Whether one agrees in whole or in part, the essence is this: Responsible academic freedom, unlike constitutionally protected free speech, is limited to the arena in which the faculty member has established intellectual and scholarly expertise. Ideas espoused by a faculty member on campus are accompanied by a moral, ethical and scholarly responsibility related to academic freedom. Off campus is different.

Galileo’s pronouncement of a heliocentric universe was uncomfortable for church leaders as it appeared to conflict with Holy Writ, specifically Joshua 10:12: “Sun, stand still over Gibeon, and you, moon, over the Valley of Aijalon.” Galileo reported what his scholarly work led him to conclude: The earth revolved around the sun, rather than the sun around the earth. There is a burden of scholarly responsibility when conscripting the protections of academic freedom on campus—a moral responsibility. Earned academic tenure protects freedom and responsibility: A powerful distinction based on “earned” rather than “granted” rights.

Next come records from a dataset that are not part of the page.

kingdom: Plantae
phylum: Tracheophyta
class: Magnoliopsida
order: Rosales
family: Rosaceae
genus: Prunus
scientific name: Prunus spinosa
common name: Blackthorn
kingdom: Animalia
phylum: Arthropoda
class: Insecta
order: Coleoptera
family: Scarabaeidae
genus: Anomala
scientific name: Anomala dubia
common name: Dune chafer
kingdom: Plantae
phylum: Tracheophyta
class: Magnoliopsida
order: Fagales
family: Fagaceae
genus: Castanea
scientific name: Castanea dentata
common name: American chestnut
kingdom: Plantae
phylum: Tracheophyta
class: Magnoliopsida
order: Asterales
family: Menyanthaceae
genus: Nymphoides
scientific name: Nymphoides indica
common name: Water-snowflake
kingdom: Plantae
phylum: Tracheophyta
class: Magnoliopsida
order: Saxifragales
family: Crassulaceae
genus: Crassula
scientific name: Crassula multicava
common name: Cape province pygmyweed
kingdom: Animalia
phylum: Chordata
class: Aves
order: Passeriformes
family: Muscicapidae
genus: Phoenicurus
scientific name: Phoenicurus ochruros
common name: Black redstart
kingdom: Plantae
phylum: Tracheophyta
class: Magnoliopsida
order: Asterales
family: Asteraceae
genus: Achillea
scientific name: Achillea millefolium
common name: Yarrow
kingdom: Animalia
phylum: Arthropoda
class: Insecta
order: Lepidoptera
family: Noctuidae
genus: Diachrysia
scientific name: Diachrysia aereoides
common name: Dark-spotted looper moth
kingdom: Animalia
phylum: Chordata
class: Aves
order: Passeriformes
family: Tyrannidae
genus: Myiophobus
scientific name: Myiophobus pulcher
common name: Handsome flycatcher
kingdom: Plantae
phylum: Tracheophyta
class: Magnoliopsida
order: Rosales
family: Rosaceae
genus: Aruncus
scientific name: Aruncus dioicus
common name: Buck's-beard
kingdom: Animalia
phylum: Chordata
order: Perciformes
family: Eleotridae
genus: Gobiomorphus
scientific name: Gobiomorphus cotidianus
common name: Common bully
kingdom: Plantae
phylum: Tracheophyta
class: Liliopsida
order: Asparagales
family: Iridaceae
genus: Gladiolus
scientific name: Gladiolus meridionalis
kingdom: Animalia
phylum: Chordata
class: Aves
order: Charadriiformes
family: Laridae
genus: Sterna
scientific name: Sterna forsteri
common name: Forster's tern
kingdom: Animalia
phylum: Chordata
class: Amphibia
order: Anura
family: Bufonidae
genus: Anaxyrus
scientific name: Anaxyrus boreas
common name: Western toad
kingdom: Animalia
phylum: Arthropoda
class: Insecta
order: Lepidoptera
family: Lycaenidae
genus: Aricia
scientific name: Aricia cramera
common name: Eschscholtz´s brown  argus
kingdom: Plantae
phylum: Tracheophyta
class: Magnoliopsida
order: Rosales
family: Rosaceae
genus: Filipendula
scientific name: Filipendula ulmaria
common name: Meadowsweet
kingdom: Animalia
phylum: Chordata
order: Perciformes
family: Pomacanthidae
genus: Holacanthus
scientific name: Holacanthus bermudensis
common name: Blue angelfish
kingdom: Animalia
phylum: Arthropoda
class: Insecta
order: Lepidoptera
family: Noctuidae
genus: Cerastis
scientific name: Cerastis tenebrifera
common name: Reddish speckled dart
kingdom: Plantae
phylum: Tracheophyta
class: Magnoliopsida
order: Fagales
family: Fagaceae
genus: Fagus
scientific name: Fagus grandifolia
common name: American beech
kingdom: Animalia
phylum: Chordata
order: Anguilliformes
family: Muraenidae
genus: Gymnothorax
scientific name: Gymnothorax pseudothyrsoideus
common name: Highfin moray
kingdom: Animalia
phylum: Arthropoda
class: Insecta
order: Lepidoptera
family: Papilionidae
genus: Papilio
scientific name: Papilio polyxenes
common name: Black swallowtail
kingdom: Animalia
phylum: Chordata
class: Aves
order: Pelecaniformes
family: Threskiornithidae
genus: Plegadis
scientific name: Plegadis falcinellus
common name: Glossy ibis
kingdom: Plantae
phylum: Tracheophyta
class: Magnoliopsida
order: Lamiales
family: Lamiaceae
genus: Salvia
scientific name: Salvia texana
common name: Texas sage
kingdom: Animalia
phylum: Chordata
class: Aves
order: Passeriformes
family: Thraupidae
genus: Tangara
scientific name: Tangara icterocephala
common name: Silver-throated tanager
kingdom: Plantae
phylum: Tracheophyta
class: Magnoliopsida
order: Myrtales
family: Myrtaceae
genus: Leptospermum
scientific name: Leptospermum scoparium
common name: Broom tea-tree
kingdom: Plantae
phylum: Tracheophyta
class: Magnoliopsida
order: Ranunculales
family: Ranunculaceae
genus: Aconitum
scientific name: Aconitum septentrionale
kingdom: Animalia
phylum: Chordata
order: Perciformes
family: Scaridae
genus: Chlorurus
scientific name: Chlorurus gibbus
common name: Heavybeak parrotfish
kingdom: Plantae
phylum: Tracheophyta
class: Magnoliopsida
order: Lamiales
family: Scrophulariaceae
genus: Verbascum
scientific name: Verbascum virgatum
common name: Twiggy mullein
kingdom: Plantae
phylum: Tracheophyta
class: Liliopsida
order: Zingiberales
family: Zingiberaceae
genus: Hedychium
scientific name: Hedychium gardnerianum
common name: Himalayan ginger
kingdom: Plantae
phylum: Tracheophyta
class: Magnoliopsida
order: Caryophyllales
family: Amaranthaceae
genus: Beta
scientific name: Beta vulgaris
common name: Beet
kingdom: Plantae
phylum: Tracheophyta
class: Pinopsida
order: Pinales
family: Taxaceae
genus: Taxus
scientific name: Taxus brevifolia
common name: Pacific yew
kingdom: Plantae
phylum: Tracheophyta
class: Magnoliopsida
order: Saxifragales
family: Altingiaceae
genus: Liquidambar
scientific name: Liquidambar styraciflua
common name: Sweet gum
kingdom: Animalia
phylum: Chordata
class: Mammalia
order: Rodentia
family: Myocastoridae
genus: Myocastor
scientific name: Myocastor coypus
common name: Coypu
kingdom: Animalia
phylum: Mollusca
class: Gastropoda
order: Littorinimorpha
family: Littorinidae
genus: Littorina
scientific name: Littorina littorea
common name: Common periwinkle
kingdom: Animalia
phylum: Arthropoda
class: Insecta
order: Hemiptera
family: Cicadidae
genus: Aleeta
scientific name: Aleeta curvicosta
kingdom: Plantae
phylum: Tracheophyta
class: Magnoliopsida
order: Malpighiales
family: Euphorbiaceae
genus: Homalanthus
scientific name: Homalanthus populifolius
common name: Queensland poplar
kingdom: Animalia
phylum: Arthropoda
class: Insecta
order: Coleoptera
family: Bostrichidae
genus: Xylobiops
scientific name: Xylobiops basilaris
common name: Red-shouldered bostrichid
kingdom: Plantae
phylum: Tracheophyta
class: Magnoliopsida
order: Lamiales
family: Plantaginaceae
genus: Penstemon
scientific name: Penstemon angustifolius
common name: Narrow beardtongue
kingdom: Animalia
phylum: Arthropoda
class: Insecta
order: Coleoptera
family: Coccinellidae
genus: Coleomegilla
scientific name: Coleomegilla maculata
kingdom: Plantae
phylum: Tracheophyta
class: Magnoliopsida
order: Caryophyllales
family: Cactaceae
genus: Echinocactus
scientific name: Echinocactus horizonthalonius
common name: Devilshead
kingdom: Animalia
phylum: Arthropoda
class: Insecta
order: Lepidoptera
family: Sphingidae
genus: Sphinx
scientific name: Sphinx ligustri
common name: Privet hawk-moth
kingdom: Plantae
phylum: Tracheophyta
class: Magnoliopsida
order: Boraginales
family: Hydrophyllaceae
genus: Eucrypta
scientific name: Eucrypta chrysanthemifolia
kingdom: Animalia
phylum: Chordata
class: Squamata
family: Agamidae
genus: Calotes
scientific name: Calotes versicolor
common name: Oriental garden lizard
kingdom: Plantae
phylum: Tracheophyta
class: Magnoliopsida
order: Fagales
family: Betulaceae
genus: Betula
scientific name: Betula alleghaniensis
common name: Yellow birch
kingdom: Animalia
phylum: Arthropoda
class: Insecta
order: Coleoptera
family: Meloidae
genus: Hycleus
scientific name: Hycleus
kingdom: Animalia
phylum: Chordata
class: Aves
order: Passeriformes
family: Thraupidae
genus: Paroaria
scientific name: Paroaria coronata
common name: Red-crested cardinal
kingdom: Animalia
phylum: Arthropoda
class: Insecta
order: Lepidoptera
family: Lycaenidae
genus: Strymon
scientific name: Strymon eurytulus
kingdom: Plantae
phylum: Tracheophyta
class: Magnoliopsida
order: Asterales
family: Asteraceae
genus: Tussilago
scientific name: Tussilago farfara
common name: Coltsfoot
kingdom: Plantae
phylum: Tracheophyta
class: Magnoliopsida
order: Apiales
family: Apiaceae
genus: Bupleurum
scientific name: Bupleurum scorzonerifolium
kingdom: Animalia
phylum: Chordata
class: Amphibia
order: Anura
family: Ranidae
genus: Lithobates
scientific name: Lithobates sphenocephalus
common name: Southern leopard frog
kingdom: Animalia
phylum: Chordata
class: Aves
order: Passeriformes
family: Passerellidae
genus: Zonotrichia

No such encumbrance exists in the exercise of free speech. Outside of the confines, or freedom of the classroom depending on perspective, and as stipulated by civic governance to regulate “time, place and manner,” any citizen is free for any expression.  However, on the campus both students and faculty carry the special burden of academic freedom. Off campus no burden of proof or scholarly expertise is required in exercising First Amendment provisions, but don’t shout “Fire!” in a crowded movie theater when there is none.

The two positions are confused to the detriment of both, diminishing both at the expense of each. Galileo’s predicament was real. For scholars on university campuses, there is an expectation that they speak from insights developed by applying scholarly and scientific principles. This is no such delimitation for free speech.

If you don’t believe me, watch the evening news or read the daily newspaper.

The pursuit of academic freedoms for faculty and students should be a deep principle, a core value from which WT operates, even with the accompanying challenges that seek scholarly clarity in the face of any dogmatic declaration in any direction.